#### BRANO DELL'ESERCIZIO:
================================

L'esperto rispondeResponsabilità

LA MOGLIE-ASSISTENTE DIVENTA COLLABORATRICE

La domanda

Un professionista con partita Iva si fa aiutare nella professione dalla moglie che, a tal fine, lascia la propria attività di lavoratrice dipendente dopo un'anzianità contributiva di circa 17 anni. Premesso che non si ritiene esistano le premesse per giustificare un rapporto di lavoro dipendente, i cui costi peraltro non sarebbero neppure riconosciuti in deduzione dal reddito professionali, si chiede con quali modalità inquadrare il rapporto al fine di garantirle una copertura previdenziale fino al raggiungimento dei requisiti per la pensione.

================================

#### ORDINE DI LAVORO:
Riprendi il brano sulla moglie che collabora con il marito professionista e proseguilo dal punto in cui si ferma.

#### Record di partenza:
================================

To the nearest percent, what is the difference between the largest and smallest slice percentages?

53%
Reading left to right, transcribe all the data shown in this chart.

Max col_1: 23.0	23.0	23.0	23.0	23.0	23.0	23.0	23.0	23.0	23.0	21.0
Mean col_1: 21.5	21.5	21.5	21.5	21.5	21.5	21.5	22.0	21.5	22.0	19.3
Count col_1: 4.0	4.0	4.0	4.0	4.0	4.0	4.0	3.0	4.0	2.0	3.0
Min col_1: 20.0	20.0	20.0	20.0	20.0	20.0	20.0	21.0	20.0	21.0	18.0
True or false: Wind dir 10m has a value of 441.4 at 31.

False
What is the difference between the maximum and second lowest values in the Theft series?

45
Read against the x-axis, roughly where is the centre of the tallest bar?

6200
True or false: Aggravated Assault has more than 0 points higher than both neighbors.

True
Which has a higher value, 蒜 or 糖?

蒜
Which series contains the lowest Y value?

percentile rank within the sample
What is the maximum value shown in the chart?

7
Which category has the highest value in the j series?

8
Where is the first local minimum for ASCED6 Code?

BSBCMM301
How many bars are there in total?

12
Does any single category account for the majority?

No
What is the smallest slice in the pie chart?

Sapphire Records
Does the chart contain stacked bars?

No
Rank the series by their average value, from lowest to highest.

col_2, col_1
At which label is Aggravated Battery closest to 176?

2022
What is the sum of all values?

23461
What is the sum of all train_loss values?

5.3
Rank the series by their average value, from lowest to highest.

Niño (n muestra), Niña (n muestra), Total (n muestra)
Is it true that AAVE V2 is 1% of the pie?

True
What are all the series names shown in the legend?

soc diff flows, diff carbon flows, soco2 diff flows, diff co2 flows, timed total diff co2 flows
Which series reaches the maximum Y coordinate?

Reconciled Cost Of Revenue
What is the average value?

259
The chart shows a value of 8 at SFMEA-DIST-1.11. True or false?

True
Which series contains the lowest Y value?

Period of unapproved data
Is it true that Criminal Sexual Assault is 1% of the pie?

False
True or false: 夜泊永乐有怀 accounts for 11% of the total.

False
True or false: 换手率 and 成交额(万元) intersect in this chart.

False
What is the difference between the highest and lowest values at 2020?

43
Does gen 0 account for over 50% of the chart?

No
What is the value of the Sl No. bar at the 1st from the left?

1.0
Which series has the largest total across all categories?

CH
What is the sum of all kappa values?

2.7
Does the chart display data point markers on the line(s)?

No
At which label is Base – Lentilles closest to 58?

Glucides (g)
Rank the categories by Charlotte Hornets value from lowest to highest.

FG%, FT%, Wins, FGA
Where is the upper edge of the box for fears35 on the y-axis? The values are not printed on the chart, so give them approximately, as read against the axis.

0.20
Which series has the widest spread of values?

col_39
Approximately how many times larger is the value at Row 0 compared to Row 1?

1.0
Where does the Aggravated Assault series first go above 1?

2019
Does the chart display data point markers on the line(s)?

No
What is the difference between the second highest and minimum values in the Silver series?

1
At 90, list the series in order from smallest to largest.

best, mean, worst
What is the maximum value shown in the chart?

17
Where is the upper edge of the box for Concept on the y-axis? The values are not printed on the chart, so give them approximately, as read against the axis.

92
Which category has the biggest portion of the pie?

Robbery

================================

#### RISULTATO QUI SOTTO:
L'attività del familiare, e in particolare del coniuge, viene considera dalla legge come resa in modo spontaneo e gratuito. In alternativa, è possibile ricondurre per volontà dei coniugi tale lavoro nell'ambito dell'impresa familiare. Tuttavia, la prestazione di attività del coniuge, parente od affine, nell'ambito dell'impresa familiare, non sussistendo i requisiti del lavoro dipendente, non può essere assoggettata al regime assicurativo generale. Rispetto al caso specifico non è possibile nemmeno farla rientrare nella particolare tutela stabilita dalla vigente legislazione a favore dei lavoratori autonomi, per le imprese artigiane o commerciali soggette ai rispettivi regimi assicurativi, dato che siamo in ambito di attività professionale.Non resta allora che instaurare un rapporto di collaborazione, purchè nel rispetto dei requisiti del Dlgs 81/2015, con iscrizione alla gestione separata a cui versare i contributi da parte del coniuge/committente, al fine quanto meno di incrementare l'anzianità contributiva e pervenire al limite minimo di 20 anni, e così puntare ad una pensione totalizzata, una volta compiuti 65 anni di età più speranza di vita.